### Page extract

——————

The main shopping area in the Herongate area is the Herongate Square (formerly Herongate Mall). There are also stores nearby which are separate from the mall.

==Timbercreek evictions ==
Most properties south of Heron and north of Walkley, within Baycrest Drive, Sandalwood Drive and Cedarwood Drive are managed by Timbercreek Asset Management who took possession in 2012. In 2016, Timbercreek evicted residents from 80 townhomes in Heron Gate, to make room for new developments in the area. In May 2018, it announced that it would evict residents of a further 150 townhomes, due to structural problems with the buildings. The decision to redevelop the area received criticism from residents and interested parties such as the UN special rapporteur on Adequate Housing, and was described as the "'largest forced displacement in Canada' in recent history."

——————

### Information given
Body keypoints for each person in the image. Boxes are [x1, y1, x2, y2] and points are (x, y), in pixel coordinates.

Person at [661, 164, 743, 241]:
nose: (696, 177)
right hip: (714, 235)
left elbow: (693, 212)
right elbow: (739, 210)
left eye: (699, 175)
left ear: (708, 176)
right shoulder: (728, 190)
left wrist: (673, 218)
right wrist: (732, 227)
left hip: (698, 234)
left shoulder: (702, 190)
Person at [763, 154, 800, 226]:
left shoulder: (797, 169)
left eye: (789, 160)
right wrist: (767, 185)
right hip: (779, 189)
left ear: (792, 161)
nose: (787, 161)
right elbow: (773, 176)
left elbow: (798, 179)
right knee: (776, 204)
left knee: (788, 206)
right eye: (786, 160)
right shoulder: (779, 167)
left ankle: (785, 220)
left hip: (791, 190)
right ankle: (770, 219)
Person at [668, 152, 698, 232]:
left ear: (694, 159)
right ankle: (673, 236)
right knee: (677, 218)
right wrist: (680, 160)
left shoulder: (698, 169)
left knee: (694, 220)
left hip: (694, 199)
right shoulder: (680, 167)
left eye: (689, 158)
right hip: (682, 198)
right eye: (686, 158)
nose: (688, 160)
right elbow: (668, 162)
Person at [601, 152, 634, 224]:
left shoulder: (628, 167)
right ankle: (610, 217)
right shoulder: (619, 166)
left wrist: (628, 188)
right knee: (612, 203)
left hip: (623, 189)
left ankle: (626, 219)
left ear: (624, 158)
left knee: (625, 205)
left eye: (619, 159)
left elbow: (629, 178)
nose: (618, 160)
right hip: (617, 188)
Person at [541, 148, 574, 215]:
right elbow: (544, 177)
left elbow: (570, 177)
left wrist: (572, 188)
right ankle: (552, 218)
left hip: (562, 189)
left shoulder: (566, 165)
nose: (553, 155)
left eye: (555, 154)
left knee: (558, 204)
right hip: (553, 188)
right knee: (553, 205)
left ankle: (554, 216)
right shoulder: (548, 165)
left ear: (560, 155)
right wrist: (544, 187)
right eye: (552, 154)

——————

### Problem statement
Rewrite the Herongate text from "The main shopping" up to and including "from the mall.", putting "shops" in place of "stores". The listing has no connection to the Herongate text.

### Written answer
The main shopping area in the Herongate area is the Herongate Square (formerly Herongate Mall). There are also shops nearby which are separate from the mall.